Saturday, January 26, 2019

Saturday Morning Links

Assorted content for your weekend reading.

- Ploy Achakulwisat writes about the health emergencies emanating from an ongoing climate breakdown. And Andy Kroll points out that even in the U.S., a concerted effort of corporate spinmeisters and anti-environment politicians hasn't been able to override the public's concern about climate change.

- Meanwhile, Mike de Souza exposes the National Energy Board's deliberate deletion of documents which would otherwise have proven embarrassing - showing once again how a regulator which is supposed to act in the public interest has instead flouted the law to serve the interests of the fossil fuel sector. Robyn Allan writes that Justin Trudeau and other enablers of unsustainable dependence on dirty energy are wilfully ignoring where our future society and economy are headed. And Owen Jones calls out the UK's willingness to hand massive amounts of money to the oil and gas sector while demanding that low-income individuals fend for themselves. 

- Jennifer Morgan and Sharan Burrow write about the need to combat both climate change and inequality. But while they try to make the case that the main task is to convince the Davos set to care about the planet and the majority of humanity, Shawn Gude interviews Evelyne Huber about the need for workers to drive democratic change. And George Monbiot examines the role of community spaces in creating the possibility of meaningful transformation.

- Barry Ritholtz discusses the latest research confirm that increased minimum wages tend to lift lower incomes without having any negative effect on the availability of work.

- Finally, Laura Macdonald and Nadia Ibrahim highlight how the abandoned promises surrounding the new iteration of NAFTA include the suggestion that a trade deal could reduce gender inequality rather than exacerbating it.

Friday, January 25, 2019

Thursday, January 24, 2019

New column day

Here, on how the new Canada Food Guide points the way toward a far healthier food system - but falls far short of actually propelling us toward the end goal.

For further reading...
- Leslie Beck approves of the new food guide's focus on scientific evidence, while Andre Picard points out its failure to address issues of inequality which affect the availability of nutritious food for the people who need it most. The Canadian Press noted the difference in a food guide which isn't aimed at serving the meat and dairy industries. And Jake Edmiston reports on the industry replies referenced in the column.
· · · · ·
Short task A: Summarize the links post in two sentences.
Short task B: Quote the stretch of the links post from "Here, on how" through "For further reading...".
Short task C: Write what comes next in the links post, picking up after its final sentence.

Collected data entries:
· · · · ·
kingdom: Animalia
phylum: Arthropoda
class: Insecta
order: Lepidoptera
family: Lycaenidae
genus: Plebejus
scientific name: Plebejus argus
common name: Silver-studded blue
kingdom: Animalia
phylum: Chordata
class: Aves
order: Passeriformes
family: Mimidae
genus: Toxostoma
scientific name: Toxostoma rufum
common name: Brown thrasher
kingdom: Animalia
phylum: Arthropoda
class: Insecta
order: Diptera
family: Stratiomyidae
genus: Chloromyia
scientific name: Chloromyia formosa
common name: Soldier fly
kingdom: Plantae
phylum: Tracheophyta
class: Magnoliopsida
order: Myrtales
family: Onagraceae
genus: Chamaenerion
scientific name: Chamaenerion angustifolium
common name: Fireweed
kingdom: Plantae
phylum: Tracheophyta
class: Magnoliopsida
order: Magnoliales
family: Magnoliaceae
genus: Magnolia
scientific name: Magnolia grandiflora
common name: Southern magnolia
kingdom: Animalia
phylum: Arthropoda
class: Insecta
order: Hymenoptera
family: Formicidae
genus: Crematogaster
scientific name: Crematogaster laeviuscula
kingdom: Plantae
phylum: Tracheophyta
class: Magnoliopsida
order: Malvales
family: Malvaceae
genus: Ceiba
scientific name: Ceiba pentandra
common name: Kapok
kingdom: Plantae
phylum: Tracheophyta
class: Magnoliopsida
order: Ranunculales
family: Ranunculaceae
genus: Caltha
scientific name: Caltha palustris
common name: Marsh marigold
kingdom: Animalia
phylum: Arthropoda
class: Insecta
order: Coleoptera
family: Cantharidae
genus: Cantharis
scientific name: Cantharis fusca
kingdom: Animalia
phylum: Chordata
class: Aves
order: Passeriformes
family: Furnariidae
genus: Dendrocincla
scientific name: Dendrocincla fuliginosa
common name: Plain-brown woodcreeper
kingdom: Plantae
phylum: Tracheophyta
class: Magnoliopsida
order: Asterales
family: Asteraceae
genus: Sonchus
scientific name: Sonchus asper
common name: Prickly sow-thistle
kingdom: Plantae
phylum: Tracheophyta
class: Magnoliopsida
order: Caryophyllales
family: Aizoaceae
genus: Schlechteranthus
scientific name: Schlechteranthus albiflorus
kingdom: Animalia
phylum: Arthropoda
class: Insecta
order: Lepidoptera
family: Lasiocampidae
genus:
· · · · ·
Result A: The links post gathers reading on climate breakdown, the National Energy Board's deliberate deletion of documents, the UK handing massive amounts of money to the oil and gas sector, and the need to combat both climate change and inequality. It also points to research finding that higher minimum wages lift lower incomes without hurting the availability of work, and to a column on how the new Canada Food Guide points toward a healthier food system but falls short of the end goal.

Result B:
Here, on how the new Canada Food Guide points the way toward a far healthier food system - but falls far short of actually propelling us toward the end goal.

For further reading...

Result C:
- Again, Ronald Quaroni reported on the majority of Saskatchewan and Manitoba households on the brink of insolvency, while the Canadian Press examined the similarly alarming numbers nationally. 
- And finally, Andrea Janus reported on Second Harvest's review of food waste in Canada.

Wednesday, January 23, 2019

Wednesday Morning Links

Miscellaneous material for your mid-week reading.

- Christo Aivalis discusses the lessons the Canadian progressive movement should take from the emergence of Alexandria Ocasio-Cortez and Bernie Sanders in shaping the U.S.' political discourse:
What is so crucial to Ocasio-Cortez’s potential—as well as the sheer hatred she inspires among the right—is the simple fact that she acknowledges the class conflict inherent within a capitalist society. She wants to build a broad coalition, to be sure, but she knows that it will never include the very wealthiest, and so—unlike many Democrats—she isn’t bothering with the political charade. This is why—over the tut-tutting of much of the pundit class—she has proposed a 70% top marginal tax rate on the wealthiest Americans, a plan which, however unpopular with the 1%, is supported by the broad electorate. Likewise, her Green New Deal is a bold attempt to wed an impending climate crisis to a capitalist system with undemocratic and chaotic forms of production and distribution. In her view, the masses of regular people must assert their democratic priorities over the rich and their unearned wealth. If this is class conflict, than Ocasio-Cortez seems perfectly willing to embrace the branding and run with it.
The lesson in my view is clear. The elites will never back a concerted push to build a just, equal, and democratic economy, and no amount of niceties and respectability will get them to: they must be defeated through a determined political effort that unites the many against the few.
It must be put clearly that class conflict is a reality in this country, too; that the economic elite have never supported the CCF-NDP, and they never will; and that we’ll be branded as class-warriors and socialists no matter what our policies, however ambitious or modest. We need to embrace the image we have, and not be ashamed of it. We need to take the progressive policies already on our books, and put them front-and-centre. We need to stand with allies like Ocasio-Cortez, Sanders, and Jeremy Corbyn in Britain, who are fighting similar fights, and we need to show Canadians that when push comes to shove, we have a vision for this country which is different than what they’ll get from the Conservatives, Liberals, and Greens. Certainly, when it comes to recent attacks on the right to strike and bargain collectively, the NDP has been workers’ only consistent ally, but we need to not only play defence, but go on the attack for the society we want to build. And if the cats get grumpy, and cry class warfare? Let them. After all, what’s wrong with battling every day to make the lives of the working-class better against those fighting tooth and nail to stop us?
- And Emmanuel Saez and Gabriel Zucman highlight the role a progressive high-end income tax could play in limiting extreme inequality.

- Meanwhile, Hugh Son and Brian Schwartz point out the inevitable counterattack from the wealthiest few against any meaningful move toward equality. And Anand Giridharadas warns that tech-sector magnates in particular are trying to give the impression of addressing social needs while locking in their wealth and power.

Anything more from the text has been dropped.